Optimal Control of the Gearshift Command for Hybrid Electric Vehicles

Abstract

This paper proposes a design method for the energy management strategy to explore the potential fuel saving of a hybrid electric vehicle (HEV) equipped with an automated manual transmission. The control algorithm is developed based on the combination of dynamic programming (DP) and Pontryagin's minimum principle (PMP) to optimally control the discrete gearshift command, in addition to the continuous power split between the internal combustion engine and the electric machine. The proposed method outperforms DP in terms of computational efficiency, being 171 times faster, without loss of accuracy. Simulation results for a middle-sized HEV on the New European Drive Cycle show that, to further optimize the gearshift strategy, an additional fuel saving of 20.3% can be reached. Furthermore, with the start-stop functionality available, it is shown that the two-point boundary-value problem following from PMP cannot be solved with sufficient accuracy without loss of optimality.

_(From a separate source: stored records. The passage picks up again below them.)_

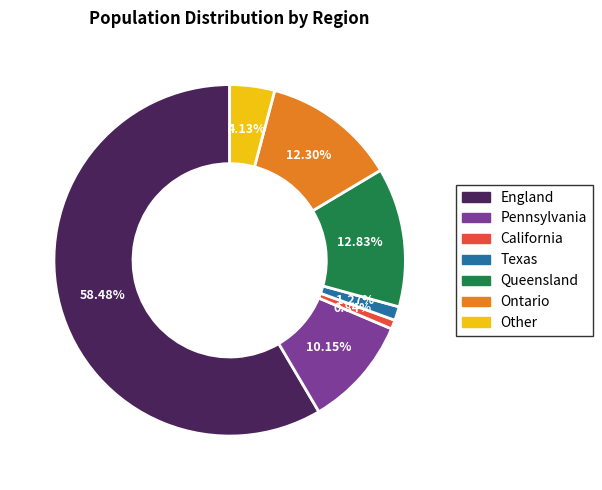

Is there a majority slice in this chart?

Yes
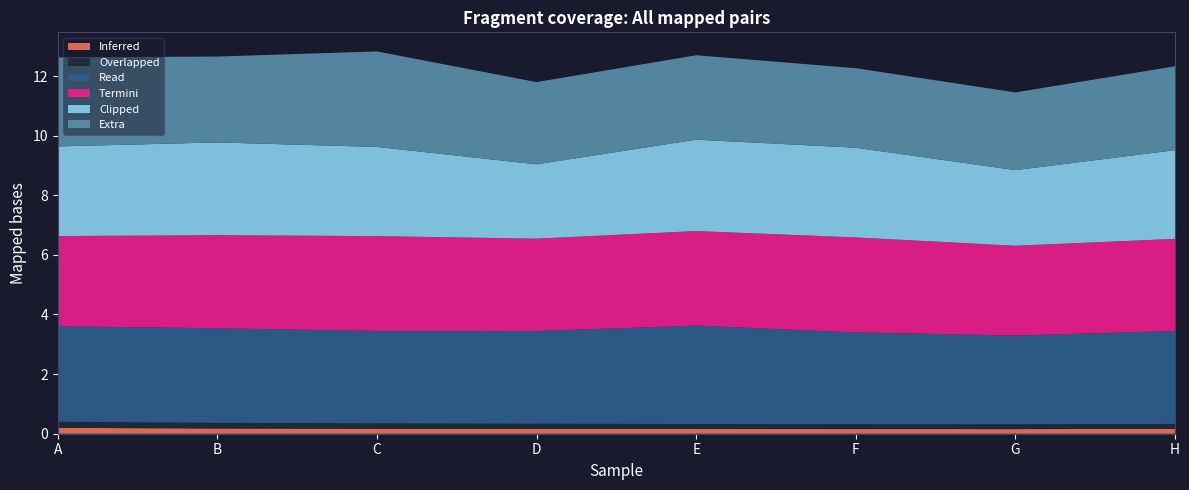

Reading right to left, extract all data points from this chart.

col_1: H=0.2	G=0.2	F=0.2	E=0.2	D=0.2	C=0.2	B=0.2	A=0.2
col_3: H=0.2	G=0.2	F=0.2	E=0.2	D=0.2	C=0.2	B=0.2	A=0.2
col_4: H=3.1	G=3.0	F=3.1	E=3.3	D=3.1	C=3.1	B=3.2	A=3.2
col_5: H=3.1	G=3.0	F=3.2	E=3.2	D=3.1	C=3.2	B=3.1	A=3.0
col_6: H=3.0	G=2.5	F=3.0	E=3.1	D=2.5	C=3.0	B=3.1	A=3.0
col_7: H=2.8	G=2.6	F=2.7	E=2.8	D=2.8	C=3.2	B=2.9	A=3.0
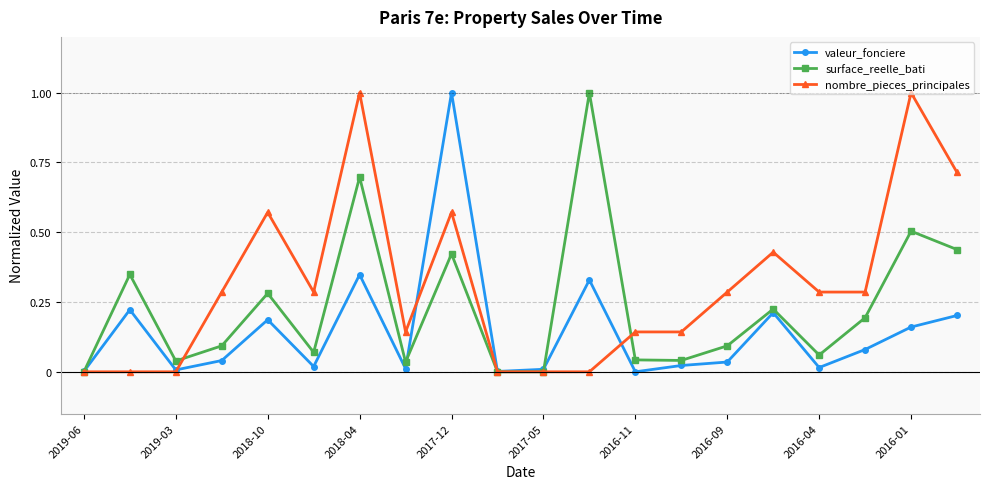

Which series has the largest total across all categories?

nombre_pieces_principales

This means that the finding of a constant value for the Lagrange multiplier while satisfying the battery state-of-energy (SOE) at the terminal time is not always guaranteed. Therefore, an alternative approach of SOE feedback control to adapt the Lagrange multiplier is adopted. The obtained results are very close to the globally optimal solution from DP. Simulation results, including the start-stop functionality, show that the relative fuel saving can be up to 26.8% compared with the case of a standard gearshift strategy.